[Passage shown Boundary: Start]
A teacher could show the children listening to Johnny's effort how to respond to it in helpful, instructive ways. She might ask, "What else could Johnny tell us about his pet dinosaur that would make it more interesting to hear about? I wondered, for instance, what its name is and how big it is. Does Johnny have to climb a ladder to get on its back? What does its back feel like? Is its skin soft or is it protected by scales? Why does the dinosaur sleep in the backyard? Is it too big for the basement? What does it do when it's raining?" Such questions encourage Johnny and his audience to think more vividly and specifically about what they write, to observe more carefully and to render what they observe, to think about ways to make what interests them interesting to others. Such questions, in short, develop habits of observation and expression. They also educate an imagination, not just for a few minutes or hours, but for a lifetime.

Grammar instruction is a fairly easy thing to slip into this potentially rich mix. If I were Johnny's teacher, I would note that Johnny put each of his thoughts about the dinosaur on a separate line. While that's one way of indicating where one thought ends and another begins, there's another method that writers use. Then I'd show Johnny how to indicate the beginning of a new thought by using a capital letter and how to mark its closing with a period. And I'd show Johnny what I meant:

I like my tranisorus rex. I like to ride on its back. He sleeps outside.

I would also ask Johnny if he would like to find out more about dinosaurs on the Internet. If he would, he'll need to spell key words, like "tyrannosaurus," properly. He may even be interested to know what the Greek name of the dinosaur means and how dinosaurs acquired Greek names in the first place.
[Passage shown Boundary: End]
[Entries shown Boundary: Start]
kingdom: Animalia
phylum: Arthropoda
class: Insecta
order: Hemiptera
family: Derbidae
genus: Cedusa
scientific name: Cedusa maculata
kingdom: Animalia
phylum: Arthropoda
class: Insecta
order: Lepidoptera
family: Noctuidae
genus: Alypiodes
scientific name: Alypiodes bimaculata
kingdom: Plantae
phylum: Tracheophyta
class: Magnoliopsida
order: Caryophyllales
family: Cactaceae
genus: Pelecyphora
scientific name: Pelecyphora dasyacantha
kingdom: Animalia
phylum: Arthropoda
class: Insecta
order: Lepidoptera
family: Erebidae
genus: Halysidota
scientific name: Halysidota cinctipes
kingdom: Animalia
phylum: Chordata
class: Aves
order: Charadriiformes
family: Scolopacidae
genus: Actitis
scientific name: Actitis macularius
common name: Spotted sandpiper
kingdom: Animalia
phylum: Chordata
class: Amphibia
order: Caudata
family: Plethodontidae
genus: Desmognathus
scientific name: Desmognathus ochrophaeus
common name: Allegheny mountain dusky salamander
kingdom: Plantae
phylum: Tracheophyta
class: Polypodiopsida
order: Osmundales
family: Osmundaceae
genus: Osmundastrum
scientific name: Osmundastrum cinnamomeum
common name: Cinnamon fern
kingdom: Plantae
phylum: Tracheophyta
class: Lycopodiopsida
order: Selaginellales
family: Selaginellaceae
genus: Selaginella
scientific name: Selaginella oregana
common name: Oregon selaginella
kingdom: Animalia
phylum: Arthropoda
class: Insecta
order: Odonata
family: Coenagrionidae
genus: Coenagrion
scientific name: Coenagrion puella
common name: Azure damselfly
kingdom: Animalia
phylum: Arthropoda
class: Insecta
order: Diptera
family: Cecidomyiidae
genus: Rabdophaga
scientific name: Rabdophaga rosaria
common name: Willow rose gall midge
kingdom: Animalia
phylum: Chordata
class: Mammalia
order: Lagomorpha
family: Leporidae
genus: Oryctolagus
[Entries shown Boundary: End]
Work item A — From the passage about teaching Johnny, reproduce the stretch from "I like my tranisorus" through "the first place.".
Work item B — According to the passage about teaching Johnny, why would Johnny need to spell words like "tyrannosaurus" properly? Answer in one to three sentences.

Task output A —
I like my tranisorus rex. I like to ride on its back. He sleeps outside.

I would also ask Johnny if he would like to find out more about dinosaurs on the Internet. If he would, he'll need to spell key words, like "tyrannosaurus," properly. He may even be interested to know what the Greek name of the dinosaur means and how dinosaurs acquired Greek names in the first place.

Task output B — If Johnny wants to find out more about dinosaurs on the Internet, he'll need to spell key words like "tyrannosaurus" properly.